DOCUMENT TEXT.

____________________

Advances in instrumental methods for the measurement and speciation of trace metals.

Progress in understanding the role of trace metals in biology has been largely dependent on the development of sensitive, accurate and precise analytical methods. Atomic spectroscopic techniques, particularly atomic absorption, have made the greatest contribution. Key to the success of such analytical techniques has been the simplification of sample processing so that contamination is minimized. Electrothermal atomization has allowed sensitivity limits to be lowered sufficiently so that even ultra-trace metals can be detected. More recently, mass spectrometric detection of metal ions has added to the repertoire of available instrumentation, particularly with the use of inductively coupled plasma to introduce ions into the mass analyzer. These analyzers are suitable for multielement analysis. More conventional mass spectrometric analysis of metal chelates offer an alternate solution but require considerable specimen preparation time. Intracellular localization of trace metals necessitates complex specimen processing prior to analysis on instruments that are highly sophisticated and expensive. Metal speciation is a rapidly growing area of trace metal research, with the major advances coming from coupling of the separation process, such as capillary electrophoresis or high performance liquid chromatography, with the analytical instrument for metal detection. Inductively coupled plasma-mass spectrometry has proved to be an excellent choice for such detection purposes. Refinement of these methods as well as more widely available instruments for microanalysis will add greatly to continued advances in our knowledge of the role of trace metals in biology and medicine.

____________________

RECORD EXCERPTS.
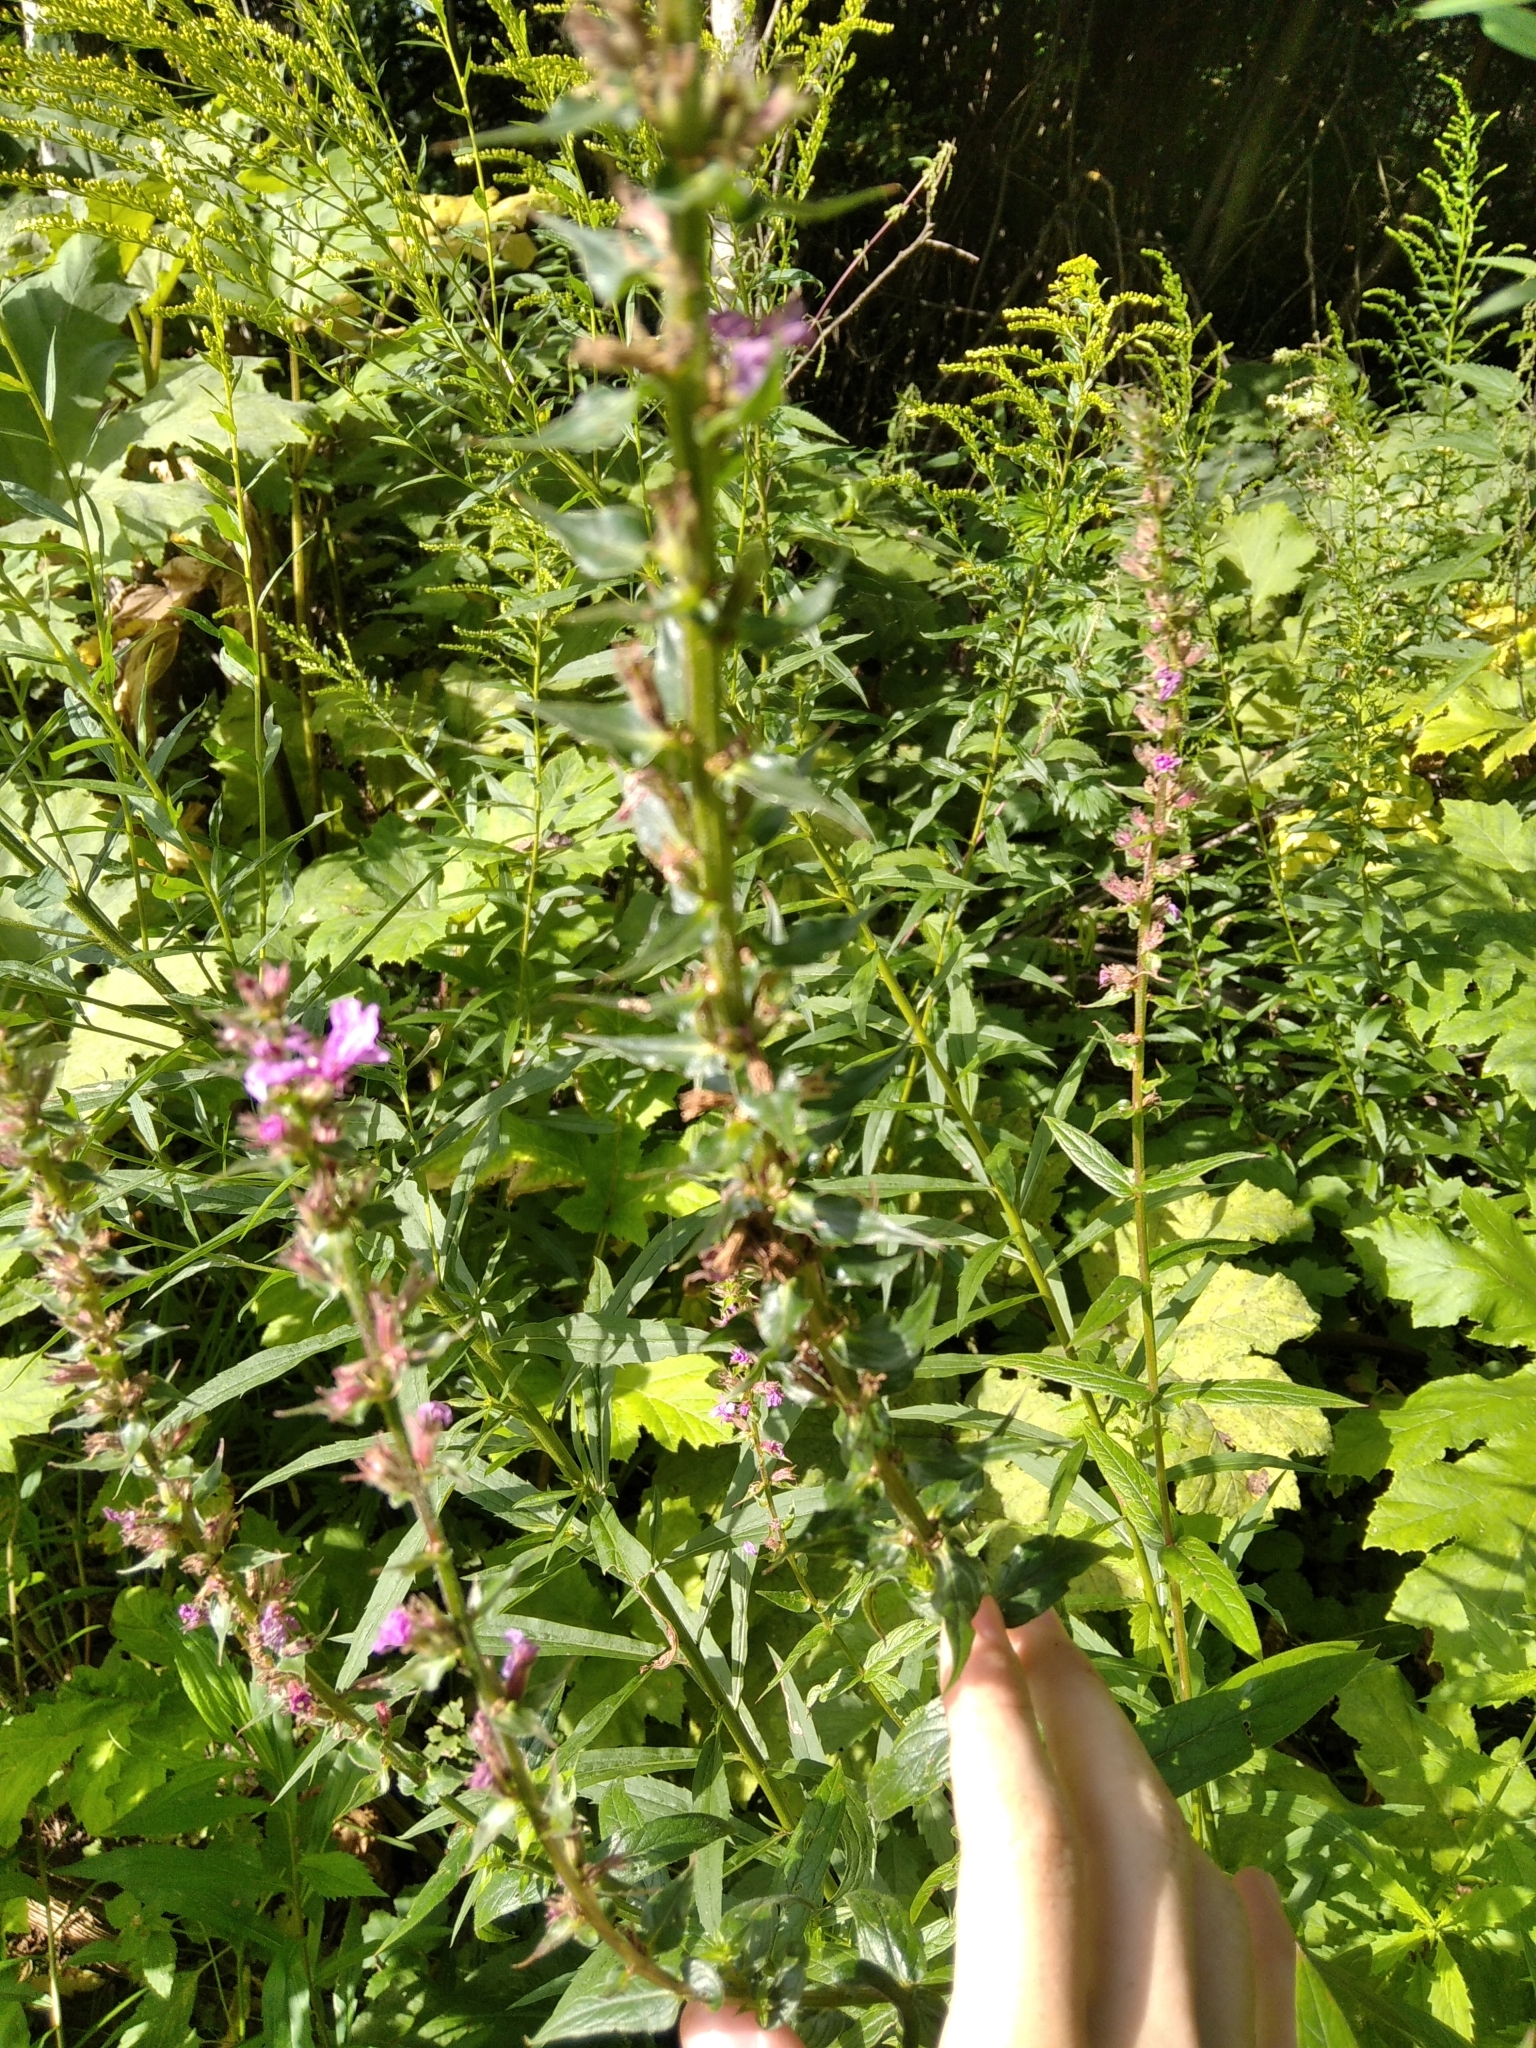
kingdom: Plantae
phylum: Tracheophyta
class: Magnoliopsida
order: Myrtales
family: Lythraceae
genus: Lythrum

____________________

Print the complete text on trace metal measurement and speciation word for word. The data is independent material and is not connected to the text on trace metal measurement.

Advances in instrumental methods for the measurement and speciation of trace metals.

Progress in understanding the role of trace metals in biology has been largely dependent on the development of sensitive, accurate and precise analytical methods. Atomic spectroscopic techniques, particularly atomic absorption, have made the greatest contribution. Key to the success of such analytical techniques has been the simplification of sample processing so that contamination is minimized. Electrothermal atomization has allowed sensitivity limits to be lowered sufficiently so that even ultra-trace metals can be detected. More recently, mass spectrometric detection of metal ions has added to the repertoire of available instrumentation, particularly with the use of inductively coupled plasma to introduce ions into the mass analyzer. These analyzers are suitable for multielement analysis. More conventional mass spectrometric analysis of metal chelates offer an alternate solution but require considerable specimen preparation time. Intracellular localization of trace metals necessitates complex specimen processing prior to analysis on instruments that are highly sophisticated and expensive. Metal speciation is a rapidly growing area of trace metal research, with the major advances coming from coupling of the separation process, such as capillary electrophoresis or high performance liquid chromatography, with the analytical instrument for metal detection. Inductively coupled plasma-mass spectrometry has proved to be an excellent choice for such detection purposes. Refinement of these methods as well as more widely available instruments for microanalysis will add greatly to continued advances in our knowledge of the role of trace metals in biology and medicine.